Information given:
—————

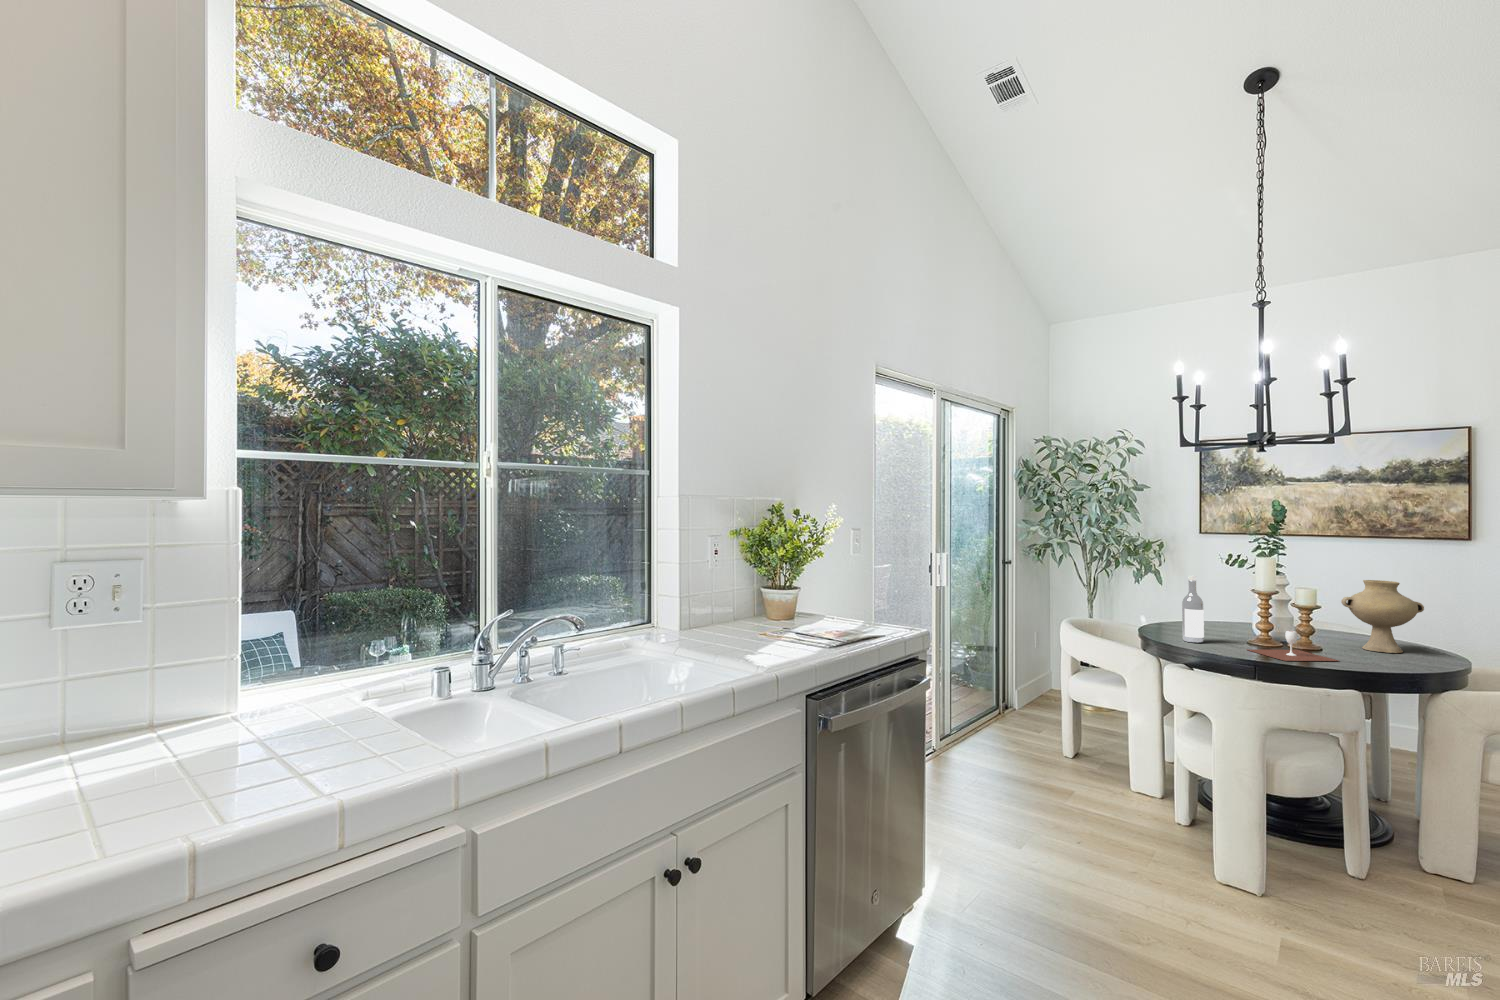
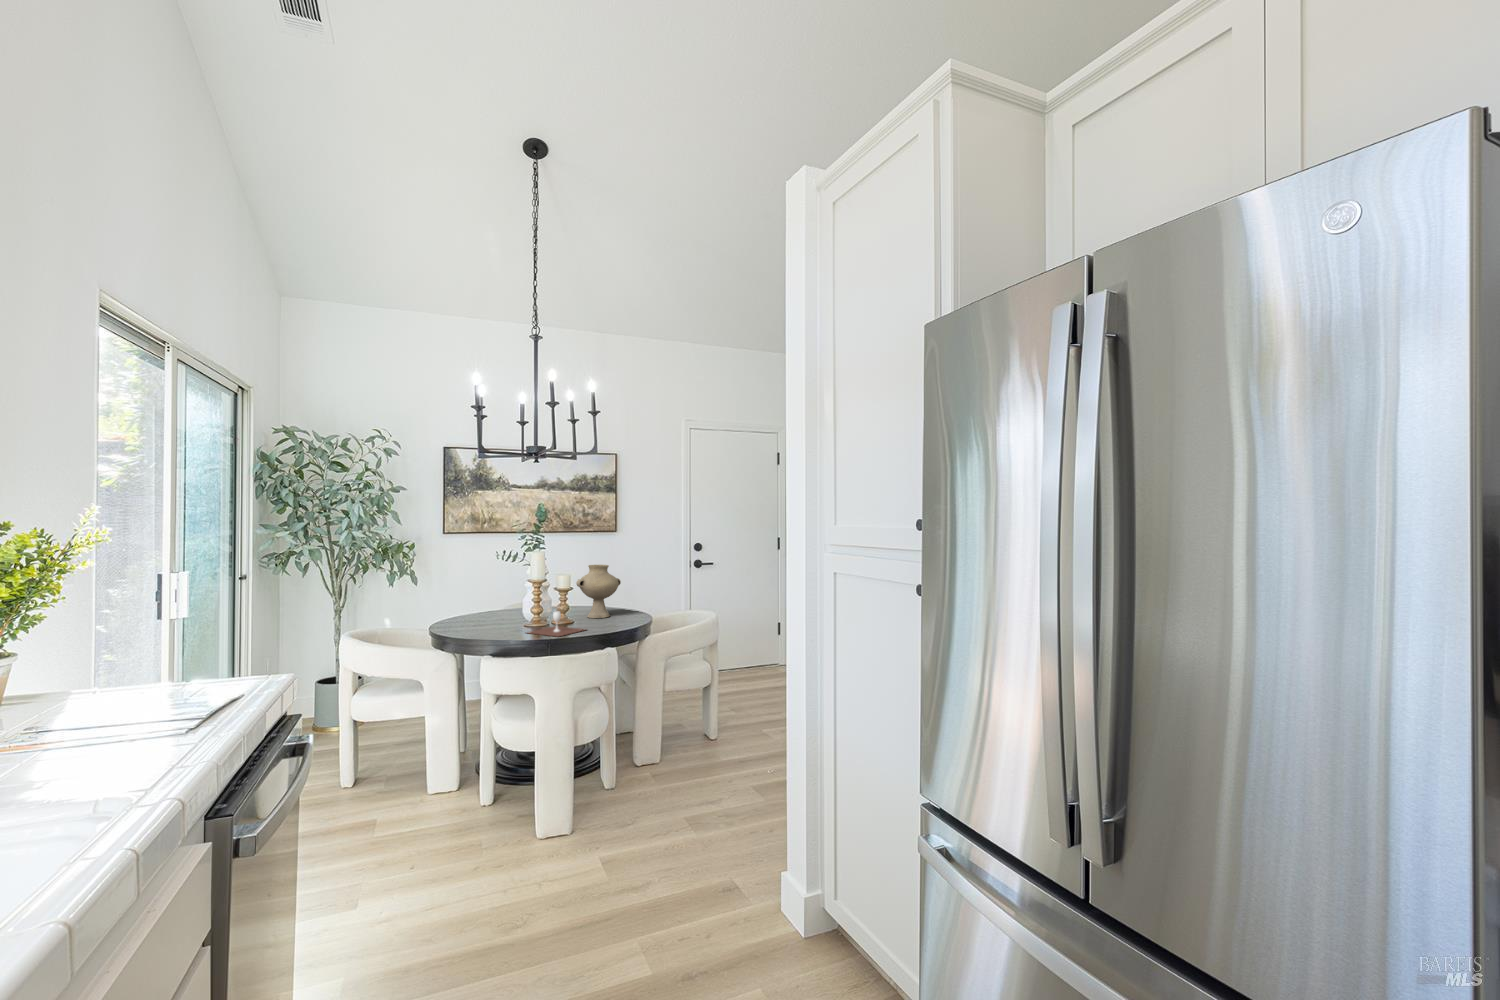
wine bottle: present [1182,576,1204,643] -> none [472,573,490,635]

—————

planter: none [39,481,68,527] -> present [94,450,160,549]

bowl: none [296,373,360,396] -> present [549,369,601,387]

—————

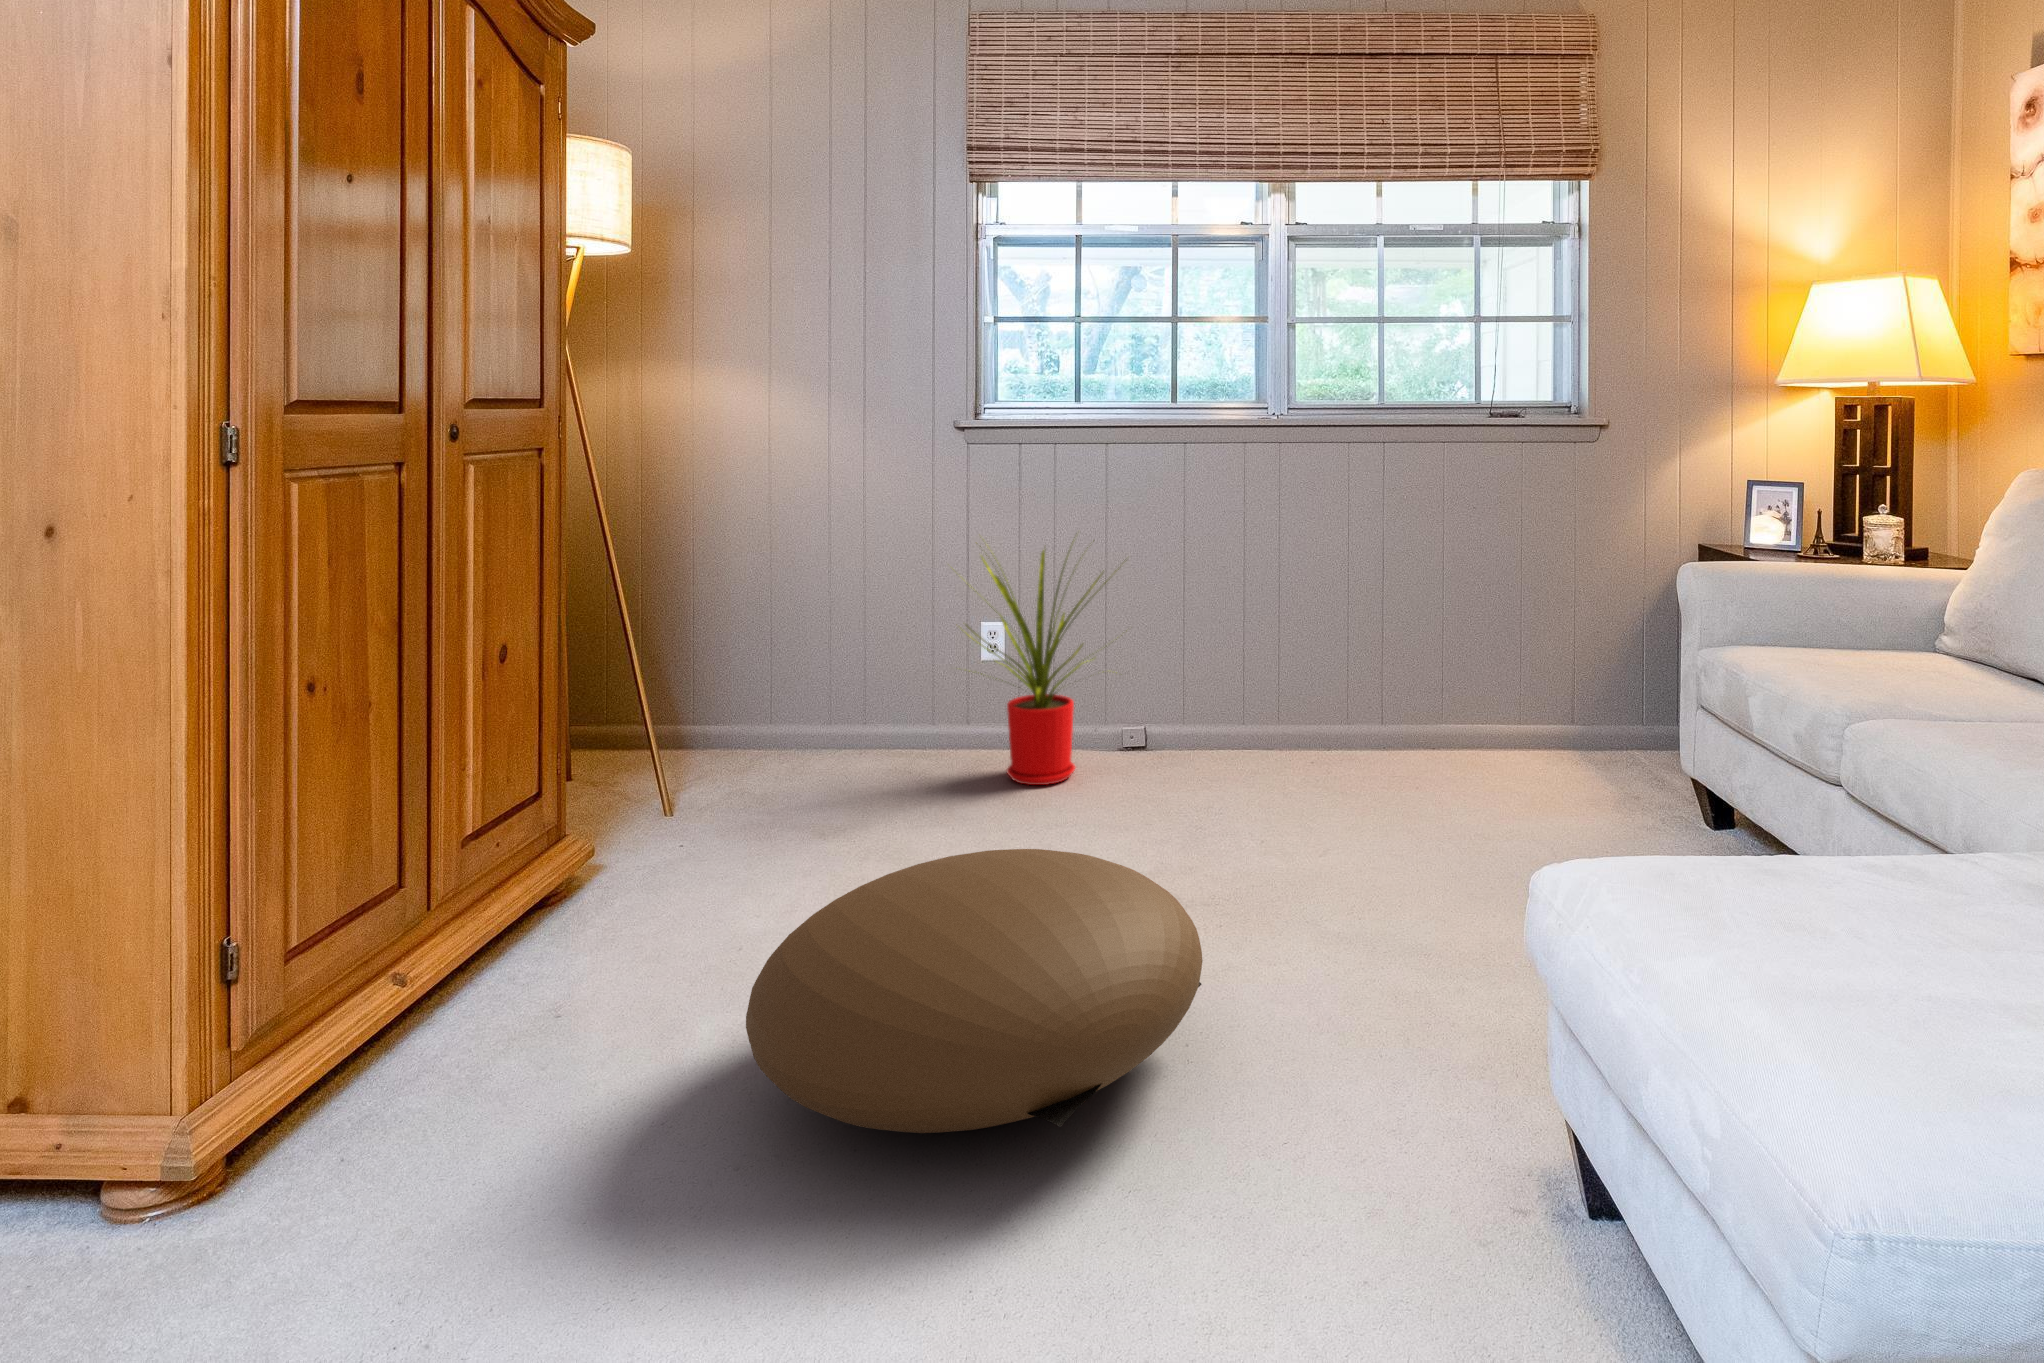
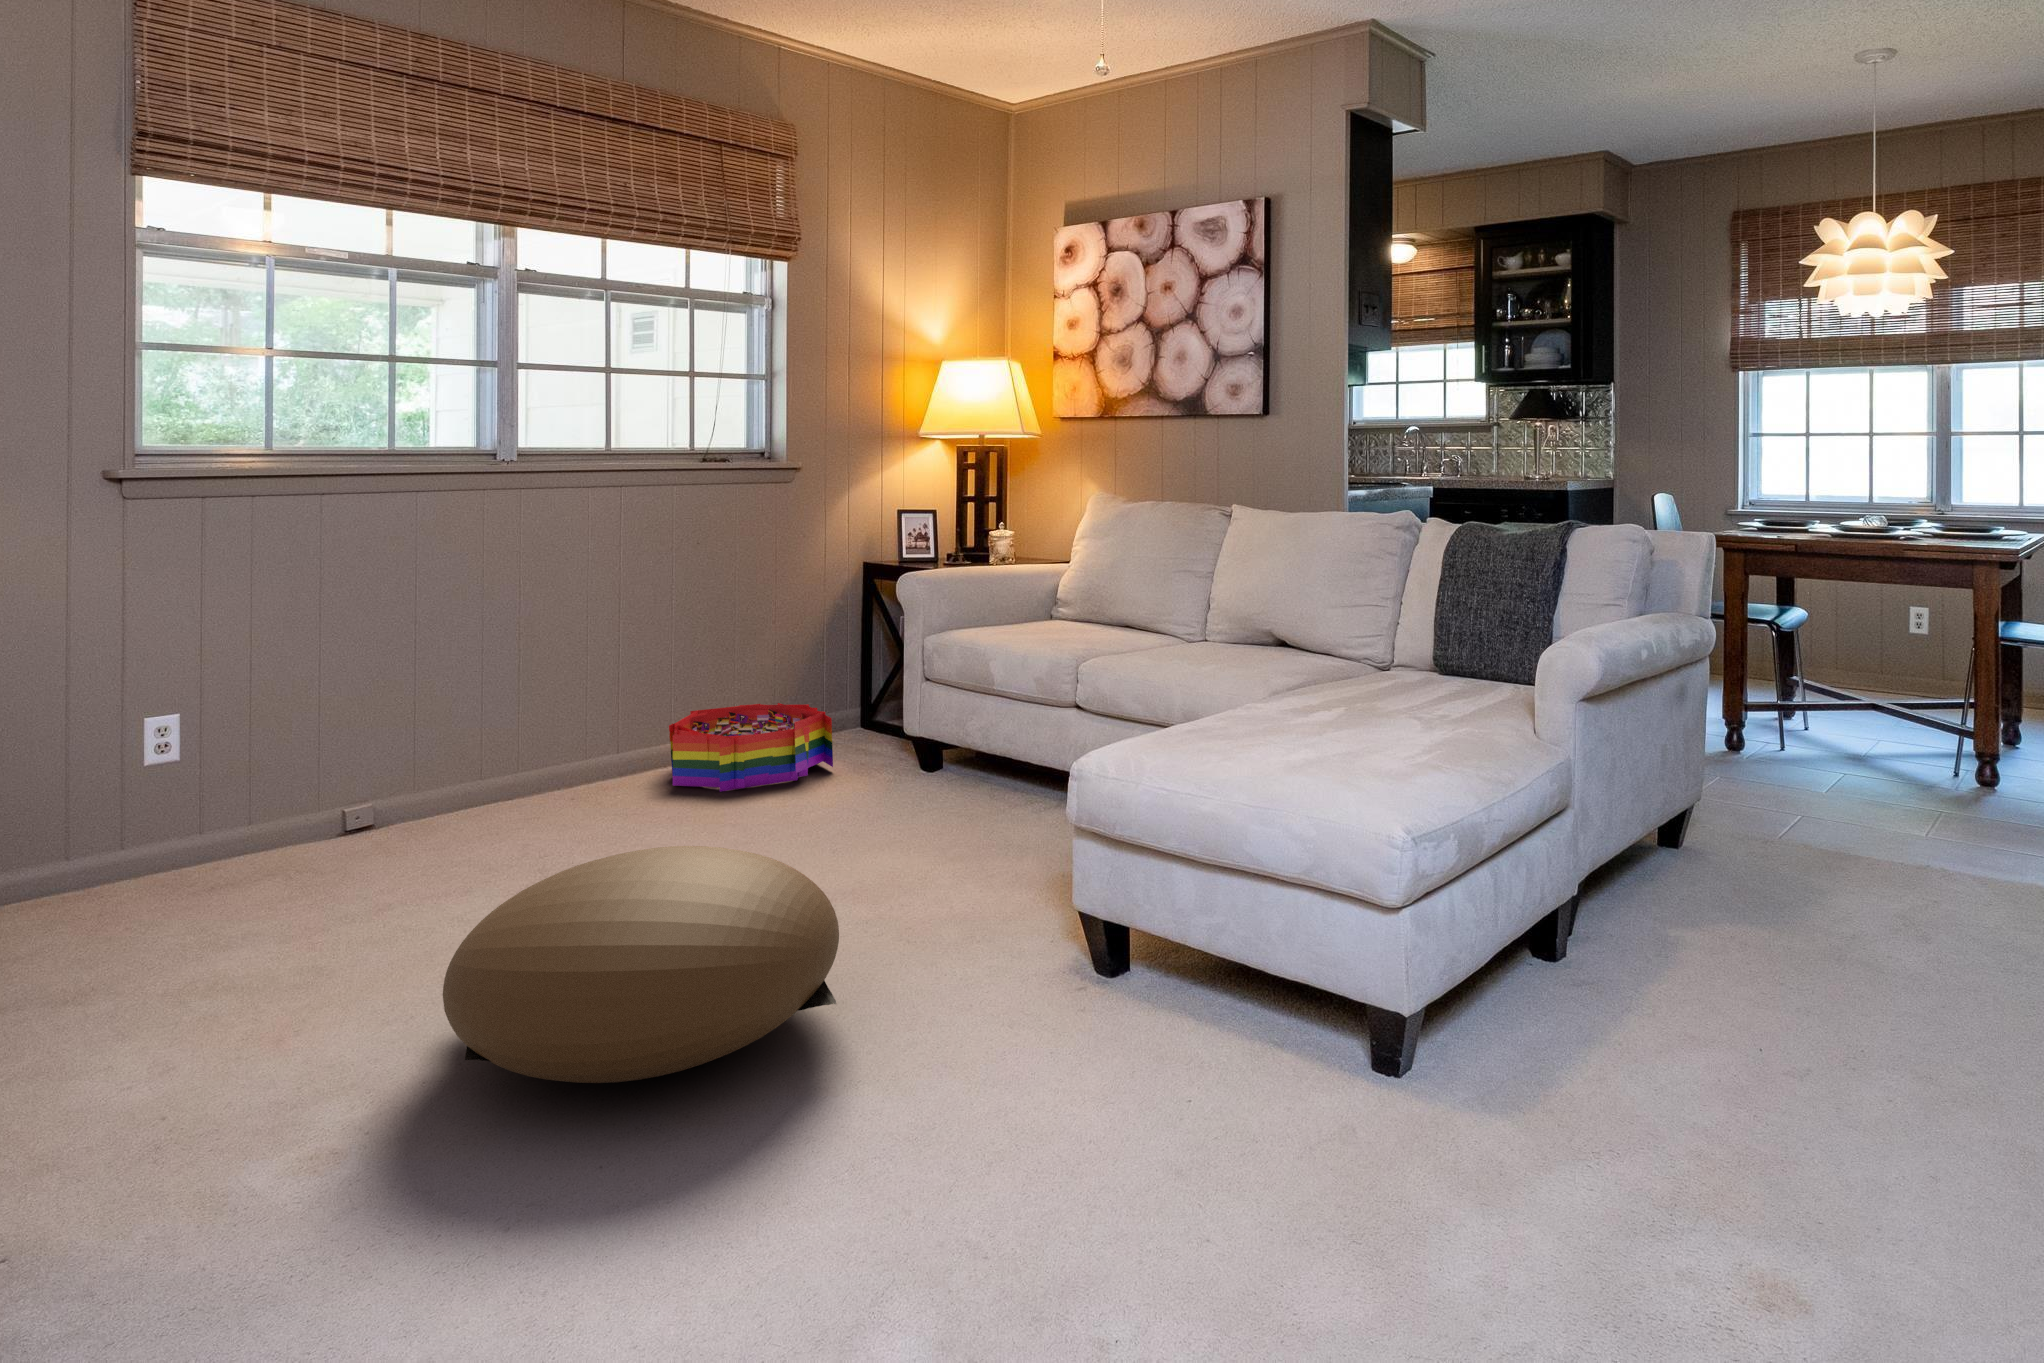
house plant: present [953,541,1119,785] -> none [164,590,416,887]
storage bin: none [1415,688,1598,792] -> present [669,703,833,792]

—————

The task: Copy out, word for word, the part of the entries above that begins at the line with "house plant: present" and ends at the line with "storage bin: none", including both.

Problem solution:
house plant: present [953,541,1119,785] -> none [164,590,416,887]
storage bin: none [1415,688,1598,792] -> present [669,703,833,792]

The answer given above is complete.